Holistic, sustainable secondary prevention for chronic disease

  • Family walking on sidewalk of rural street

[Image: Millie Clery]

Recent research undertaken in rural and remote areas of North Queensland proposes that provision of secondary prevention in these areas could be improved through health system changes. These include referrals to community nurses and Aboriginal and Torres Strait Islander Health Professionals (ATSIHP); increased coordination, communication and collaboration; and multidisciplinary health care based on hospital discharge plans that include risk management. To be successful, revised systems require in-service education, policies and guidelines, together with improved communication, coordination and collaboration between healthcare professionals and organisations.

The research included extensive consultation and data collection from healthcare staff and community members, to investigate support for people discharged from hospital following treatment for heart disease. Findings indicated that rural and remote areas rarely received holistic post-discharge secondary prevention in their home community, despite nurses or ATSIHP being available.

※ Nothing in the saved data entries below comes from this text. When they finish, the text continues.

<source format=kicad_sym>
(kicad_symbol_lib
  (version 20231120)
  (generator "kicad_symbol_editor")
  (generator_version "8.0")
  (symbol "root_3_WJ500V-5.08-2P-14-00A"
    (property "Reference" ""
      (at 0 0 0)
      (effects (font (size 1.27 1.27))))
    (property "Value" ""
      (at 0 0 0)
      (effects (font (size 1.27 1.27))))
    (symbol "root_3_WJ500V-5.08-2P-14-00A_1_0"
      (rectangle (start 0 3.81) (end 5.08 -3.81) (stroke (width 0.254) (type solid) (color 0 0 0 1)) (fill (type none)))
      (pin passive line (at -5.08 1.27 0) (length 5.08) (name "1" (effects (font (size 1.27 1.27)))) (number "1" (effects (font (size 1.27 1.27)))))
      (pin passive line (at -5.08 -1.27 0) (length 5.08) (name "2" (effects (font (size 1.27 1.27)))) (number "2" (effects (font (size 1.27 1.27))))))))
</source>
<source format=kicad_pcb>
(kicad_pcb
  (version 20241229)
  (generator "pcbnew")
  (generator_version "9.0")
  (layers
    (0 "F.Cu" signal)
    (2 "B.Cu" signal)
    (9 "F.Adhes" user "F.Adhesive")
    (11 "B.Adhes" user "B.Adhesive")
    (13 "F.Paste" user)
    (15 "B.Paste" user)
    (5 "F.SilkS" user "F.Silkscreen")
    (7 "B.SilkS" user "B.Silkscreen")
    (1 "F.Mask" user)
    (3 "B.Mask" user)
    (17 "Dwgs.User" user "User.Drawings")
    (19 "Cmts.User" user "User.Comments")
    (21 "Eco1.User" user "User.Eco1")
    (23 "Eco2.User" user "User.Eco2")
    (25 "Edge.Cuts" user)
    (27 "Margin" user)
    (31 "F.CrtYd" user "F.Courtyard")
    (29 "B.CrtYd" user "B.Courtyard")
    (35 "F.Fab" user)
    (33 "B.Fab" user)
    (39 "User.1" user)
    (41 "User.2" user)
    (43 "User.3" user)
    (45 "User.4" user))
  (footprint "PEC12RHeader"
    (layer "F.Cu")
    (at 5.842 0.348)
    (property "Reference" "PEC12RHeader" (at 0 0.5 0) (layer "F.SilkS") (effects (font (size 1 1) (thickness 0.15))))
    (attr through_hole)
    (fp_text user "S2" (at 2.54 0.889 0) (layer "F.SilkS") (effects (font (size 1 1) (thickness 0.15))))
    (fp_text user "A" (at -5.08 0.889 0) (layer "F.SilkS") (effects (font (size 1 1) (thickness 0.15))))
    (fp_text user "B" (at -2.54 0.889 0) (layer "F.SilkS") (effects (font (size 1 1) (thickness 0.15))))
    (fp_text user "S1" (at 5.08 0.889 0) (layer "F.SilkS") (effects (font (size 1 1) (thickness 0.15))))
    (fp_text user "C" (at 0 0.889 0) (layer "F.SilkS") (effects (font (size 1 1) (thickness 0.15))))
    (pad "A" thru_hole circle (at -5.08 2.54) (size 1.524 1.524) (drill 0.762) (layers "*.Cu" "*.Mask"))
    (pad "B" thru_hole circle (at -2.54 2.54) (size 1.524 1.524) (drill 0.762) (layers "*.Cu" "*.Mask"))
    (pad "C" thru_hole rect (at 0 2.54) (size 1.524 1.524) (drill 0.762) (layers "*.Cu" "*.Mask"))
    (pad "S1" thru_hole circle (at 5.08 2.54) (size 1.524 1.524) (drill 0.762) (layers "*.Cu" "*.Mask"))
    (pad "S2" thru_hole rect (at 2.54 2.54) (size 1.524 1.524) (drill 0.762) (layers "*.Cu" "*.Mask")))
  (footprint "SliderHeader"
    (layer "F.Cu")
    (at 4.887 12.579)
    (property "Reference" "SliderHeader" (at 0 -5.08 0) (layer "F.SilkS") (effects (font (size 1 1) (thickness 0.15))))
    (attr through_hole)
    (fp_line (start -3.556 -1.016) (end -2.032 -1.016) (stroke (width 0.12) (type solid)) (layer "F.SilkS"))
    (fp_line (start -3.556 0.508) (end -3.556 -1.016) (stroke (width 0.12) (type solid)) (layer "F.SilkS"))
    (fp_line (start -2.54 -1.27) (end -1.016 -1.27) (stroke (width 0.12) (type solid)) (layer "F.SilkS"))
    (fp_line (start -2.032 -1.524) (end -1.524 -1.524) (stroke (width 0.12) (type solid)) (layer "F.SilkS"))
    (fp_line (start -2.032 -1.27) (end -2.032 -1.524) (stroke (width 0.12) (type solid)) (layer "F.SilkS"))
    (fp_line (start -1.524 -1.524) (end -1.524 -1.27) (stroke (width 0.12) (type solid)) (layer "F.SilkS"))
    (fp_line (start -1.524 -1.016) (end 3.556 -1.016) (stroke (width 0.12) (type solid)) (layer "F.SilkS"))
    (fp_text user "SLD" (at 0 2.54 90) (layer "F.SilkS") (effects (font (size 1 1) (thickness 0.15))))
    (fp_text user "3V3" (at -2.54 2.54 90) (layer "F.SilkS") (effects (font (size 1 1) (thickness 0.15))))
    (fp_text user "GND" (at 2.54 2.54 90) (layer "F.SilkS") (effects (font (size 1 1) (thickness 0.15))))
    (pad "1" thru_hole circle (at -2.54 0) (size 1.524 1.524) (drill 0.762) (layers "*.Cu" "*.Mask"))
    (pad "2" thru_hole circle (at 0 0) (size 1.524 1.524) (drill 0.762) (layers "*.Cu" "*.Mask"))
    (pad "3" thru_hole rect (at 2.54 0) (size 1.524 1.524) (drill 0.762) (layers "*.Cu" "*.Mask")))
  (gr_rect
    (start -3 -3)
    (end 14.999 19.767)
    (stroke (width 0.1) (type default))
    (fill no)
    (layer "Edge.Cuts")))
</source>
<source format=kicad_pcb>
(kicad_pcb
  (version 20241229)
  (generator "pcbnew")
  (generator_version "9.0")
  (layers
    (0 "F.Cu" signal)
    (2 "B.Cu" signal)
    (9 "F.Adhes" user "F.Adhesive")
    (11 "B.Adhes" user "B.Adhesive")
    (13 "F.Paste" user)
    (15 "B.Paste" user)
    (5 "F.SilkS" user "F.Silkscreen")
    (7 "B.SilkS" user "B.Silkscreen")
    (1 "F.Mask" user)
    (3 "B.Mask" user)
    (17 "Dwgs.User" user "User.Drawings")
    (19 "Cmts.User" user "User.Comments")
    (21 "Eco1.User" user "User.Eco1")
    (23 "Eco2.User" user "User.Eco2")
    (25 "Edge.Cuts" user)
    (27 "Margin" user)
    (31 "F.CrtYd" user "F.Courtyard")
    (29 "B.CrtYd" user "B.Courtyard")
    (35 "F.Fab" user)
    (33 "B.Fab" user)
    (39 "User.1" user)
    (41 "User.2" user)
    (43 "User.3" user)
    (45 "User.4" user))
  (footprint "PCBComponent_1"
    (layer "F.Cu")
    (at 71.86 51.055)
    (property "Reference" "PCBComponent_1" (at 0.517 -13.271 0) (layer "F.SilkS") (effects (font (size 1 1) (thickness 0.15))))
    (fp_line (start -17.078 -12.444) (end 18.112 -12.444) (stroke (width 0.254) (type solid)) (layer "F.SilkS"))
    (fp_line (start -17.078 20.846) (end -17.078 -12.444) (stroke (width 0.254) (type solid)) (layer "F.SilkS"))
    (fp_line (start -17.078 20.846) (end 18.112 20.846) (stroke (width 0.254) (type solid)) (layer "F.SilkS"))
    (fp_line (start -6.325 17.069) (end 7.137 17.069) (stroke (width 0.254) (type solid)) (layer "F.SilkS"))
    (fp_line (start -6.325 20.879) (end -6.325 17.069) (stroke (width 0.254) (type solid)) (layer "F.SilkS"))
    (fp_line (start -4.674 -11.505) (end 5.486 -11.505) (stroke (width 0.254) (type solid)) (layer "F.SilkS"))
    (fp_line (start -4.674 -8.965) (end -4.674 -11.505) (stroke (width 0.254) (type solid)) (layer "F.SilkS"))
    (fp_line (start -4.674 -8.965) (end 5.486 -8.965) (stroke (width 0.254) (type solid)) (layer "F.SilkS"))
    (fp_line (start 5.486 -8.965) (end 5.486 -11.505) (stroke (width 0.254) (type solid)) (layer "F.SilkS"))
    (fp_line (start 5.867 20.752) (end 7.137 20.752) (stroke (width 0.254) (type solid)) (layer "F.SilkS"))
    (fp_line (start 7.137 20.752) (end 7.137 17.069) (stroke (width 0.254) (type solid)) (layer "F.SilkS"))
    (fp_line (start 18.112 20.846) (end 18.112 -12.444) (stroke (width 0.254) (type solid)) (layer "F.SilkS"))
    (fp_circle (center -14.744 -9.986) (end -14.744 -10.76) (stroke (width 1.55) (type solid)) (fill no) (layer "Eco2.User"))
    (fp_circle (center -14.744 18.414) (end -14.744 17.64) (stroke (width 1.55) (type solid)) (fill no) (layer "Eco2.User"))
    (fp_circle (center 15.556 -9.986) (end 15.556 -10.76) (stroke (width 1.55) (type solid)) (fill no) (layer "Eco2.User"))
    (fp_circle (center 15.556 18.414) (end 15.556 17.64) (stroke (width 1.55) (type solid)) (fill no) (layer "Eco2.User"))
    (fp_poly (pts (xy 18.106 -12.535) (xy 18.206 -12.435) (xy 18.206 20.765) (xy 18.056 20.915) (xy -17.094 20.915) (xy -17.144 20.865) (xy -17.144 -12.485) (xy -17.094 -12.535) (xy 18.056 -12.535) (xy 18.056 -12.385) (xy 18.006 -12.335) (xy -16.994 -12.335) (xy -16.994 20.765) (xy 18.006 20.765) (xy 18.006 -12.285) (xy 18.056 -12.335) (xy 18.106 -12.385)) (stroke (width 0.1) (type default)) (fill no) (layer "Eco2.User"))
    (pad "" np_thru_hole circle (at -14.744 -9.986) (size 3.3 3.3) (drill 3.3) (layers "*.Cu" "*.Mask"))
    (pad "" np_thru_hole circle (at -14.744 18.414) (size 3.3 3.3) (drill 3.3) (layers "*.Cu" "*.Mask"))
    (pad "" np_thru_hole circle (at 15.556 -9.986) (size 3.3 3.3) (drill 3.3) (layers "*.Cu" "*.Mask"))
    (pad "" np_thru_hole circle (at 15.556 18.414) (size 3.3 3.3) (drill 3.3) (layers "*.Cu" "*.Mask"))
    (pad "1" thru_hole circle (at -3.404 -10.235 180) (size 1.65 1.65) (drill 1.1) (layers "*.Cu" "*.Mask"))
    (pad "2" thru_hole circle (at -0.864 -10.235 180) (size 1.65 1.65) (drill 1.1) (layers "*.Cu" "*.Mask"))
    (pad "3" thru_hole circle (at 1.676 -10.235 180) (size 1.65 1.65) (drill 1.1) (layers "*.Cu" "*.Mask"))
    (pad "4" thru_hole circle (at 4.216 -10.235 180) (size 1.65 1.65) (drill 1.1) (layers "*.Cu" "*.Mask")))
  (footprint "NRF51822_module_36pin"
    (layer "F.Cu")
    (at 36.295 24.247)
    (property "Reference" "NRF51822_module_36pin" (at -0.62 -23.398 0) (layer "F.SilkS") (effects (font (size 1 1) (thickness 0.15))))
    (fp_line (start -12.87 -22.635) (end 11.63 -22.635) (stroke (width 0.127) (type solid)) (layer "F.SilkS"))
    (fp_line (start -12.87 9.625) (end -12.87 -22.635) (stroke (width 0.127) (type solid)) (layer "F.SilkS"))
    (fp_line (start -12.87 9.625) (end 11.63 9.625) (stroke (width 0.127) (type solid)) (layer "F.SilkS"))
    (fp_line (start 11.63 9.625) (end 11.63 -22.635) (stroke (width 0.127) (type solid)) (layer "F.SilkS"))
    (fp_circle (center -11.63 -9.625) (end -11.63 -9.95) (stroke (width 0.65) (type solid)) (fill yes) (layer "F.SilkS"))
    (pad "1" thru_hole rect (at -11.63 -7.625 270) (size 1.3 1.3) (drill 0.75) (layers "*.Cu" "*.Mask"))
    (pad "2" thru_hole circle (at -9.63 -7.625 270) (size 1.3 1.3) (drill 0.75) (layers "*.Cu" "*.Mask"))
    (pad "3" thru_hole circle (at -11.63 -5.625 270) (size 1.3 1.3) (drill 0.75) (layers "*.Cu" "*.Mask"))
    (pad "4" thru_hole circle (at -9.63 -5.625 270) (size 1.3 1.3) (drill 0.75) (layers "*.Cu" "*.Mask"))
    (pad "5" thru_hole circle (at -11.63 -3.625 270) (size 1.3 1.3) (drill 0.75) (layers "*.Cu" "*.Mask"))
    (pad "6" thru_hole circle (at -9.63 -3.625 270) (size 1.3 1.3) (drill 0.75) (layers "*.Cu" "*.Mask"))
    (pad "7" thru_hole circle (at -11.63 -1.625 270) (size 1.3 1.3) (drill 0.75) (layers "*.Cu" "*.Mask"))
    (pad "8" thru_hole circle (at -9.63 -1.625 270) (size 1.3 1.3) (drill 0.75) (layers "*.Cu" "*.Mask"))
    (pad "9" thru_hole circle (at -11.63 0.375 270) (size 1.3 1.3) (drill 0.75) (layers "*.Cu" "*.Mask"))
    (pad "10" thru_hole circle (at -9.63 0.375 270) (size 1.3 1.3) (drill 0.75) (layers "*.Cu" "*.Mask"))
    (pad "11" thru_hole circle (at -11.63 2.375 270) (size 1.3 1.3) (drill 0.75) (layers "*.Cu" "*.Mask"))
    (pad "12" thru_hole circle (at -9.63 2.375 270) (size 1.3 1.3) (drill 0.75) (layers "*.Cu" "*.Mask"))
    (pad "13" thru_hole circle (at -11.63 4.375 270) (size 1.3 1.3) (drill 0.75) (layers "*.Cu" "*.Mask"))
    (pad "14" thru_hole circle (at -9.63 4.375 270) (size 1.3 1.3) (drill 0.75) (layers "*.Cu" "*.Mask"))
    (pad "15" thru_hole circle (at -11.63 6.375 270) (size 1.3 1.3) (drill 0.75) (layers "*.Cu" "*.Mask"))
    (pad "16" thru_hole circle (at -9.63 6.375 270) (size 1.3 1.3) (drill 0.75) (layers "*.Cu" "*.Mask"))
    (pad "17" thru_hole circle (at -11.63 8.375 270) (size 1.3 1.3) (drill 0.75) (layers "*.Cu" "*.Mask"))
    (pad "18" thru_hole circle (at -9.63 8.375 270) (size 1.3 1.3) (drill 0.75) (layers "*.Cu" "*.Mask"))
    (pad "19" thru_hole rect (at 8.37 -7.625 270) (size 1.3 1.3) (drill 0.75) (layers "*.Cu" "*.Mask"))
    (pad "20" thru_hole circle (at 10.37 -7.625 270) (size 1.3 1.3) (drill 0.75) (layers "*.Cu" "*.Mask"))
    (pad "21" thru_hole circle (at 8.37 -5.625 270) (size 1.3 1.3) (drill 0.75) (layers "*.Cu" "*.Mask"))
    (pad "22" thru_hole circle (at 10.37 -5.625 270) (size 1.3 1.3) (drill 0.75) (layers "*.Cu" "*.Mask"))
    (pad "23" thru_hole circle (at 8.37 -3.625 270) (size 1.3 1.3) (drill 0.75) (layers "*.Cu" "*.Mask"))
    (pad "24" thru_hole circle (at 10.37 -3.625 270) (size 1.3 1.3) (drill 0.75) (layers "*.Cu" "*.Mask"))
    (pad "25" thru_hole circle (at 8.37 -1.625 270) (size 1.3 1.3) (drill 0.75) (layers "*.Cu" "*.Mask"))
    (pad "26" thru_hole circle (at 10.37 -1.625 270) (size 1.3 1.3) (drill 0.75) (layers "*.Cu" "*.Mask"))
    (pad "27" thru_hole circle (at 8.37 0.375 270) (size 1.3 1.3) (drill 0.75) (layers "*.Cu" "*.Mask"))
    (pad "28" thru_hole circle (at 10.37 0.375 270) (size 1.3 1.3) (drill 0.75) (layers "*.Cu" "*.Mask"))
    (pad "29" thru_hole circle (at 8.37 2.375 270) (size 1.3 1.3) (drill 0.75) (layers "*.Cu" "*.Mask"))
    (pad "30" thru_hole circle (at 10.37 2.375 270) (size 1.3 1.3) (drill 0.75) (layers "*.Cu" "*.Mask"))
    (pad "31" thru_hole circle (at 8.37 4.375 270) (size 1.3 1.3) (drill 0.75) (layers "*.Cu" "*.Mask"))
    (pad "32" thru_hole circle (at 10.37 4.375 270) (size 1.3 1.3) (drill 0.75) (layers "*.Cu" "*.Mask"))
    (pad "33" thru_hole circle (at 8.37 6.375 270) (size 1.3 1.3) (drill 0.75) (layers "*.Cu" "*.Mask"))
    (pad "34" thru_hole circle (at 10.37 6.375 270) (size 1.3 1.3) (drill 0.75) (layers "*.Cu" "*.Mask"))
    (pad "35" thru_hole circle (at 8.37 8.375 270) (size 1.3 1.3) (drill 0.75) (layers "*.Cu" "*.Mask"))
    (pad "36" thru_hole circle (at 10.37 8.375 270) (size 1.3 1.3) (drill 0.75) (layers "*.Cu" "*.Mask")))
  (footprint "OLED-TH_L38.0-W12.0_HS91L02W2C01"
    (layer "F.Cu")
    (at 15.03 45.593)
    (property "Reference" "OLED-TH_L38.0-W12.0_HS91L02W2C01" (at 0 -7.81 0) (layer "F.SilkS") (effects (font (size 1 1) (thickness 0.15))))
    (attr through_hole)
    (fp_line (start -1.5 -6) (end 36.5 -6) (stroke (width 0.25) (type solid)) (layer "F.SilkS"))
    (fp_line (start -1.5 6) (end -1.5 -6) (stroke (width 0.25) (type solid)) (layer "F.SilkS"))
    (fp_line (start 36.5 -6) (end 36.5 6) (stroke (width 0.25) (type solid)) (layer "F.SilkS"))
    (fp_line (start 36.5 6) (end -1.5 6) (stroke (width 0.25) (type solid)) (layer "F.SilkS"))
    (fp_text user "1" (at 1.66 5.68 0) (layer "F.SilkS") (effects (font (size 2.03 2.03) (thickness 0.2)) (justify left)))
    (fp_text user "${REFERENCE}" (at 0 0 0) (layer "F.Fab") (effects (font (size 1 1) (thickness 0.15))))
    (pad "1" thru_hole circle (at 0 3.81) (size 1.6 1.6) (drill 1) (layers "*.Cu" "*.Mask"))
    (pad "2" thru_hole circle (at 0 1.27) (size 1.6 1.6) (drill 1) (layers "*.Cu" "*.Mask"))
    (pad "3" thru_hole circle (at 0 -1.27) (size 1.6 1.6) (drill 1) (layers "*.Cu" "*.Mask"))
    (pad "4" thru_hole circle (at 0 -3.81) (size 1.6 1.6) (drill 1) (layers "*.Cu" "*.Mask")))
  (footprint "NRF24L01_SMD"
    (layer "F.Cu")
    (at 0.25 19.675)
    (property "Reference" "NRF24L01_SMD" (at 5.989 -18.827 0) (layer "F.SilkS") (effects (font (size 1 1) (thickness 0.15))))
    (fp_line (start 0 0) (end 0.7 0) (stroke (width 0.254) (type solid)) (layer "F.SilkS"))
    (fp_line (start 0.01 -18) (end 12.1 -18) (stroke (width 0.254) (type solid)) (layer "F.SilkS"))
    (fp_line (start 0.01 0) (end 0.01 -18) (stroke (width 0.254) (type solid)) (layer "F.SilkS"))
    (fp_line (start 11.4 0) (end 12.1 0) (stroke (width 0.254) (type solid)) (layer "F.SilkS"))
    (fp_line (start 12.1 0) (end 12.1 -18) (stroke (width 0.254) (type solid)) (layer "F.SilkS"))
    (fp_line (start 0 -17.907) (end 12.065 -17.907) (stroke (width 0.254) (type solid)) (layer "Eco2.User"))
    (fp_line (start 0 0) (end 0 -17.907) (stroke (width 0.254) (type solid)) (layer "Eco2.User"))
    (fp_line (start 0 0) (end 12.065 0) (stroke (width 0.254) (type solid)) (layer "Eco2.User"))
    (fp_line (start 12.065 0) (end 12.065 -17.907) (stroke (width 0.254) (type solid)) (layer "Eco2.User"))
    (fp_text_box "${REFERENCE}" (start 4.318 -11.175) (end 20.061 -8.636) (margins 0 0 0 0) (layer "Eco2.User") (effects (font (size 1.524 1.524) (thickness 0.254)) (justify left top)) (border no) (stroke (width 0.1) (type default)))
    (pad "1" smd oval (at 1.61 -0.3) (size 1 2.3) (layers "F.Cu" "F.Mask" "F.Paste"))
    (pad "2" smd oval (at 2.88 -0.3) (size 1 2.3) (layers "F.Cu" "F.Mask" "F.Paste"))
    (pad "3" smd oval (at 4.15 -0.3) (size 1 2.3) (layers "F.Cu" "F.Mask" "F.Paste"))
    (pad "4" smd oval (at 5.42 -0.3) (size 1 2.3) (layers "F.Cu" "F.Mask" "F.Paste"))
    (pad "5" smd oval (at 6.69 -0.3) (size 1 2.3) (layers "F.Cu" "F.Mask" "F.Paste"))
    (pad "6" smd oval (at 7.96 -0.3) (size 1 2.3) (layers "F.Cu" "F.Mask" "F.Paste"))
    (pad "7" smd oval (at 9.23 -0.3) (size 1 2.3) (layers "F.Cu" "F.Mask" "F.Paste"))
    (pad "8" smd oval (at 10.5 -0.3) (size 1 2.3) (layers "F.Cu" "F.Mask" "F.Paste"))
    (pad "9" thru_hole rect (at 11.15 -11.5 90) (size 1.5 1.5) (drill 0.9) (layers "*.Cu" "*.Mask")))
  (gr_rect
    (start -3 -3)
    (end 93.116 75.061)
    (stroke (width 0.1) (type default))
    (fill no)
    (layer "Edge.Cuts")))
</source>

Nurses and ATSIHP in rural and remote areas were supported by resident or visiting allied health professionals (AHP) and medical staff, who delivered face-to-face, telehealth or telephone services. However, there were low levels of holistic care and secondary prevention, plus low coordination, communication and collaboration between health service providers and organisations. Overall, healthcare systems were weak.

Nurses reported that they felt confident with providing clinical care but lacked confidence in chronic disease risk factor management. AHP expressed frustration at predominantly receiving referrals for people with joint problems and surgery or back and neck pain, rather than for holistic secondary prevention, which is part of their role. ATSIHP frequently reported being under-utilised and disempowered.

No standardised system for chronic disease secondary prevention was found. However, the diabetes education and self-management program provides an example of an effective secondary prevention program. This program is led by nurses or AHP who have received specialist training – diabetes educators (DE). The DE role includes disease management, education and coordination of multidisciplinary care that includes AHP and medical officers who provide holistic, multidisciplinary risk factor management.

Overall, research findings indicated that AHP and ATSIHP are generally not utilised to their full scope of practice in rural and remote areas. ATSIHP who live and work in their local community, and speak the local language, were commonly not supported to provide holistic, culturally appropriate care. Nurses were limited in their ability to provide holistic care due to delay or absence of hospital discharge referrals and discharge plans, and lack of confidence to provide risk factor management.

Western medical care continues to be predominant in healthcare delivery. This approach lacks flexible, client-centred, multidisciplinary care and contributes to people not attending appointments, disempowerment and cultural barriers. Aboriginal Community Controlled Health Organisations provide an example of holistic, flexible, culturally responsive care that could be utilised effectively.

To build on strengths and address weaknesses, it is proposed that healthcare systems are revised. Identified changes include the development and implementation of:

  1. hospital discharge plans that include recommendations for risk factor management and AHP referral, sent to community nurses or ATSIHP in the client’s local community
  2. guidelines and procedures for management and coordination of holistic post-discharge health care, including risk factor management and client education, leading to self-management
  3. in-service education for nurses and ATSIHP on chronic disease secondary prevention and risk factor management
  4. case management meetings and sharing of healthcare information between the multidisciplinary team involved in the client’s care.

Through systems change, revised policies, guidelines and education, it is proposed that flexible, holistic health care could be provided in rural and remote areas by community nurses, nurse practitioners and ATSIHP who coordinate a multidisciplinary team approach to provide culturally responsive secondary prevention for people in their local community with chronic disease. Such a model could result in improved health care and outcomes, reduced hospitalisations, improved staff satisfaction and potentially reduced staff turnover – and needs to be trialled.